(Beginning of Given records)

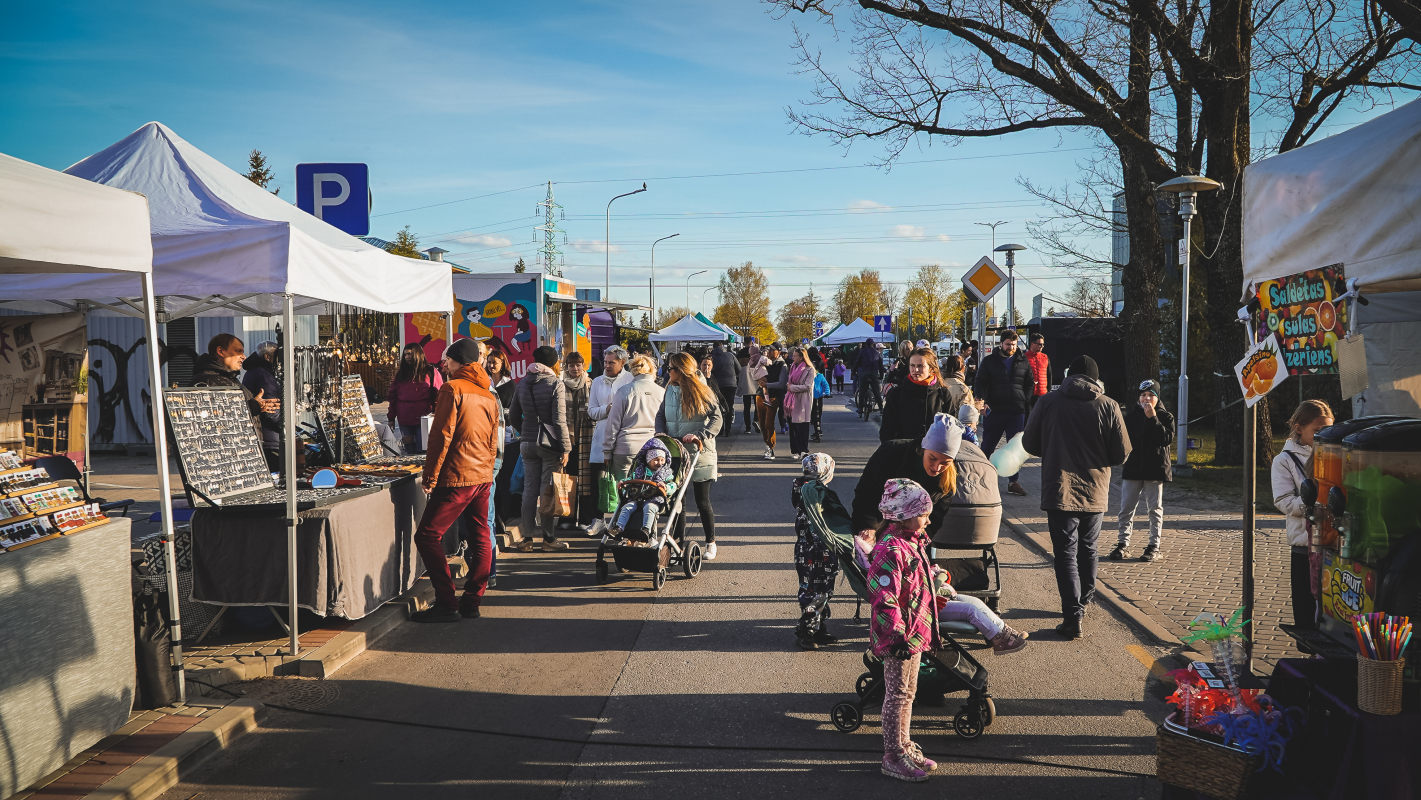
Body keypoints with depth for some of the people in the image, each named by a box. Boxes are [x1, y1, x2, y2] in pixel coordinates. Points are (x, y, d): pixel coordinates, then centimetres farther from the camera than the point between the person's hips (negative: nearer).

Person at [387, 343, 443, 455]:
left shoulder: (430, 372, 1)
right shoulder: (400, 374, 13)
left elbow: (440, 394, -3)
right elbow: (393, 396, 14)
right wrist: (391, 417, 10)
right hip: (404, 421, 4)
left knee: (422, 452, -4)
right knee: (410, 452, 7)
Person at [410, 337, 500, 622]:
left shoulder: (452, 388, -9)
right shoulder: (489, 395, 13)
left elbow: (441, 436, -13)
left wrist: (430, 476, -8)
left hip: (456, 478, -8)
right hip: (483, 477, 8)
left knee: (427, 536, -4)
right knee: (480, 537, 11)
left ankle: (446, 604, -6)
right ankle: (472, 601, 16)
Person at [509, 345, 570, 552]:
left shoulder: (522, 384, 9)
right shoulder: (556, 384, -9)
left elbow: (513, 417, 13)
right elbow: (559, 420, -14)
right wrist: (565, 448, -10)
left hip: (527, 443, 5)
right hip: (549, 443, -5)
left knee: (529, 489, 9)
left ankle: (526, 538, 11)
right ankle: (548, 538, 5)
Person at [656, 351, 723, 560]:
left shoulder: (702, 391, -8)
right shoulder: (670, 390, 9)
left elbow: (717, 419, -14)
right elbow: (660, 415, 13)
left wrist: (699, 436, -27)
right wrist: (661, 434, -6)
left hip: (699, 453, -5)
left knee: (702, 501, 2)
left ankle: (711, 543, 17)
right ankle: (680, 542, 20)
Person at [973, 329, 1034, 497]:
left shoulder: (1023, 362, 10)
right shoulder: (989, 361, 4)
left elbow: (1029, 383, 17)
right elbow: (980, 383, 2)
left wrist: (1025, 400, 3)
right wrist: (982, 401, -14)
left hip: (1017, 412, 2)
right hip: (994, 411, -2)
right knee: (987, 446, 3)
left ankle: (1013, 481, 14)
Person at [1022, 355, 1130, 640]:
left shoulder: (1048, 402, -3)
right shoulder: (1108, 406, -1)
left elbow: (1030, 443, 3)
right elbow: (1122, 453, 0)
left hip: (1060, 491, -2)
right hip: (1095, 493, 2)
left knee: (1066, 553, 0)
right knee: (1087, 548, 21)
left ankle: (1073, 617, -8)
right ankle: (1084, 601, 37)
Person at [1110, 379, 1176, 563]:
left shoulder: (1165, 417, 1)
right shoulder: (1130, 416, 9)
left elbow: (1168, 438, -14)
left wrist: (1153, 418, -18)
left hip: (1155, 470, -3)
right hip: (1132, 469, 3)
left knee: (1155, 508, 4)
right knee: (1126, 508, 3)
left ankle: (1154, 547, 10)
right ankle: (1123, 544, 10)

(End of Given records)
(Beginning of Given records)

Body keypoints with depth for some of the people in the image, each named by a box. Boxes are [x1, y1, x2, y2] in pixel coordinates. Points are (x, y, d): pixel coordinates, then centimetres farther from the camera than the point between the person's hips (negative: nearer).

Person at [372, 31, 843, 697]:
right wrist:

(End of Given records)
(Beginning of Given records)

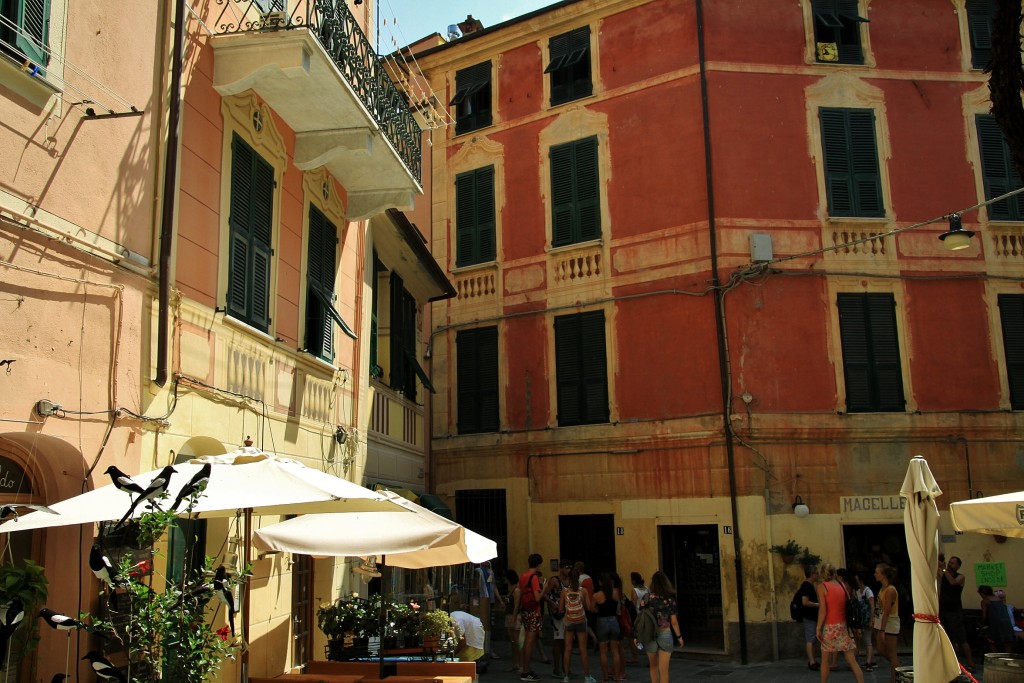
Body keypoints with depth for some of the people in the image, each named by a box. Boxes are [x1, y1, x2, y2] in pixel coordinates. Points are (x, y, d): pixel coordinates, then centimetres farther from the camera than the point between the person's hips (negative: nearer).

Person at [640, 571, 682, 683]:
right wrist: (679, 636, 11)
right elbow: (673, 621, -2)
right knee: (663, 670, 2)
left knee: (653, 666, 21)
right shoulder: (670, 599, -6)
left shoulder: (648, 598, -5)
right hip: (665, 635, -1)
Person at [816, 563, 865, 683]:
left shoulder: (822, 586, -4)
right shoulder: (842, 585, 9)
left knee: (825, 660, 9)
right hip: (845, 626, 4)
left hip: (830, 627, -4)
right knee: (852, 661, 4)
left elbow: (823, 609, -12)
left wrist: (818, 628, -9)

(End of Given records)

_Exercise directions_: Beginning with the line containing "right ankle: (472, 601, 16)" in the material above, copy every line exactly until you have copied the line containing "right ankle: (1123, 544, 10)".

_Response for this exercise_:
right ankle: (472, 601, 16)
Person at [509, 345, 570, 552]:
left shoulder: (522, 384, 9)
right shoulder: (556, 384, -9)
left elbow: (513, 417, 13)
right elbow: (559, 420, -14)
right wrist: (565, 448, -10)
left hip: (527, 443, 5)
right hip: (549, 443, -5)
left knee: (529, 489, 9)
left ankle: (526, 538, 11)
right ankle: (548, 538, 5)
Person at [656, 351, 723, 560]:
left shoulder: (702, 391, -8)
right shoulder: (670, 390, 9)
left elbow: (717, 419, -14)
right elbow: (660, 415, 13)
left wrist: (699, 436, -27)
right wrist: (661, 434, -6)
left hip: (699, 453, -5)
left knee: (702, 501, 2)
left ankle: (711, 543, 17)
right ankle: (680, 542, 20)
Person at [973, 329, 1034, 497]:
left shoulder: (1023, 362, 10)
right shoulder: (989, 361, 4)
left elbow: (1029, 383, 17)
right elbow: (980, 383, 2)
left wrist: (1025, 400, 3)
right wrist: (982, 401, -14)
left hip: (1017, 412, 2)
right hip: (994, 411, -2)
right knee: (987, 446, 3)
left ankle: (1013, 481, 14)
Person at [1022, 355, 1130, 640]:
left shoulder: (1048, 402, -3)
right shoulder: (1108, 406, -1)
left elbow: (1030, 443, 3)
right elbow: (1122, 453, 0)
left hip: (1060, 491, -2)
right hip: (1095, 493, 2)
left knee: (1066, 553, 0)
right knee: (1087, 548, 21)
left ankle: (1073, 617, -8)
right ankle: (1084, 601, 37)
Person at [1110, 379, 1176, 563]:
left shoulder: (1165, 417, 1)
right shoulder: (1130, 416, 9)
left elbow: (1168, 438, -14)
left wrist: (1153, 418, -18)
left hip: (1155, 470, -3)
right hip: (1132, 469, 3)
left knee: (1155, 508, 4)
right knee: (1126, 508, 3)
left ankle: (1154, 547, 10)
right ankle: (1123, 544, 10)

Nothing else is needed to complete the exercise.